* _What this task involves_
Copy the records starting at the line containing "What is the" and ending at the line containing "How many values", changing "ratio" to "quotient" and keeping everything else the same. Omit the pictures.

* _Extracted entries_
━━━━━━━━━━━━━━━━━━━━━━━━━━━━━━

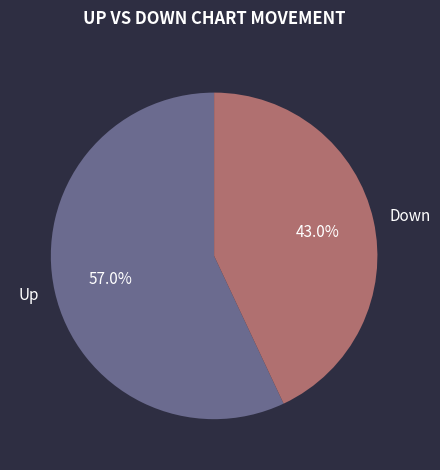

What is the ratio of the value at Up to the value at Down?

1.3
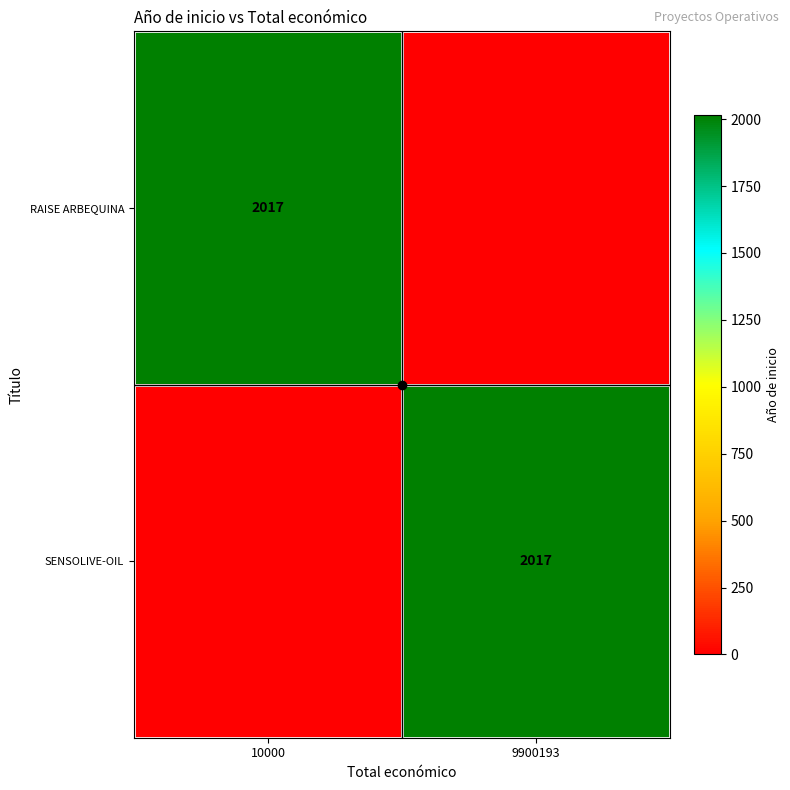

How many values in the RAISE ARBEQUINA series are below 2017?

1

━━━━━━━━━━━━━━━━━━━━━━━━━━━━━━

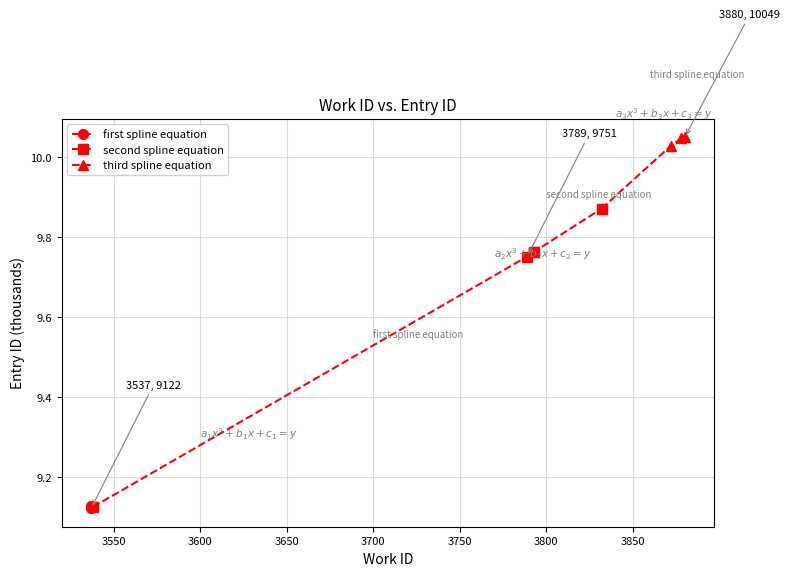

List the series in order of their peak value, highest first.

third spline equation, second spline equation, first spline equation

━━━━━━━━━━━━━━━━━━━━━━━━━━━━━━

* _Reply to the exercise_
What is the quotient of the value at Up to the value at Down?

1.3

How many values in the RAISE ARBEQUINA series are below 2017?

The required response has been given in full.